• Input data:
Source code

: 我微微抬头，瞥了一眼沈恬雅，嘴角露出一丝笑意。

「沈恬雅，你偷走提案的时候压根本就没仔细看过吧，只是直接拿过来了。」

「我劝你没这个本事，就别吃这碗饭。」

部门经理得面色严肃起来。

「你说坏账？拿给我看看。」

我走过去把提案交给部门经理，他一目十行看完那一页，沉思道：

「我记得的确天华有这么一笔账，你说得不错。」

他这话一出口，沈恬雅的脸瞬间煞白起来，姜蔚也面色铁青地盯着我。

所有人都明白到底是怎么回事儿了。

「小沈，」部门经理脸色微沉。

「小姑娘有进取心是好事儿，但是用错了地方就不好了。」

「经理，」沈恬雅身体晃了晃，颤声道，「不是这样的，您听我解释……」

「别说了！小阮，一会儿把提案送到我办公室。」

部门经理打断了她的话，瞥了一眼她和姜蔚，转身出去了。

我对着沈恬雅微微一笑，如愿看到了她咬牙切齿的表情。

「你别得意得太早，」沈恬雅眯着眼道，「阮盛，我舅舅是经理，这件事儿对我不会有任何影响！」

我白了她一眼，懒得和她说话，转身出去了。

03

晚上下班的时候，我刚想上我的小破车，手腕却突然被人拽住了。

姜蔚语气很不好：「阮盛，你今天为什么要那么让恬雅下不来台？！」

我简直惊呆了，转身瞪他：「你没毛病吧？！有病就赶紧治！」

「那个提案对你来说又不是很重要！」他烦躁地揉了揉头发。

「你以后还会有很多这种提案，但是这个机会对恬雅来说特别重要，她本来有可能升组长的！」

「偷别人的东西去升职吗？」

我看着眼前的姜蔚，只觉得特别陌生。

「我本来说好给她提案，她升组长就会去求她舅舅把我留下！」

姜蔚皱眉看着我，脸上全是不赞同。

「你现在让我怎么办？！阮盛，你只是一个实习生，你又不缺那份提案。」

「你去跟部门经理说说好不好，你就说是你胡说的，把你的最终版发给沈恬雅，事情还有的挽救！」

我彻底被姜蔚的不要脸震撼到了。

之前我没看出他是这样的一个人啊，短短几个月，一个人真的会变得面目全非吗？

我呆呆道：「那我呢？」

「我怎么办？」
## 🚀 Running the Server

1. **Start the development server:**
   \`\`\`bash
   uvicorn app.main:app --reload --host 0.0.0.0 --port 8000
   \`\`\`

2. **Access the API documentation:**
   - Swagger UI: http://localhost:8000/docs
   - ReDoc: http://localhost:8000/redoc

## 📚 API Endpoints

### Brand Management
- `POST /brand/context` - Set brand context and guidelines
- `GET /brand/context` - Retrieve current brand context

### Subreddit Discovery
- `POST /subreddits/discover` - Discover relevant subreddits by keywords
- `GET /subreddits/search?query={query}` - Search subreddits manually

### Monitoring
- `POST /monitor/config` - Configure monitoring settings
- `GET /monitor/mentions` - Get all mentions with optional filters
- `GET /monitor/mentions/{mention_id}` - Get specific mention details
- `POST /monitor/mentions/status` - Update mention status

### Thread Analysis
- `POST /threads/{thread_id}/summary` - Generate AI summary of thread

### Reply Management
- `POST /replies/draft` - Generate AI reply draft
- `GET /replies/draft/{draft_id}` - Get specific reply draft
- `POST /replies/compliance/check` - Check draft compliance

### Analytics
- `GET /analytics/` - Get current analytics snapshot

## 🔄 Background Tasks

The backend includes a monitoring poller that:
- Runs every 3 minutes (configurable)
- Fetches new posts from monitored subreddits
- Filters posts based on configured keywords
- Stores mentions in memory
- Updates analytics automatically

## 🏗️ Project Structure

• Required action:
Going through the entries above, show each line that contains "转身出去了".

• Task solution:
部门经理打断了她的话，瞥了一眼她和姜蔚，转身出去了。
我白了她一眼，懒得和她说话，转身出去了。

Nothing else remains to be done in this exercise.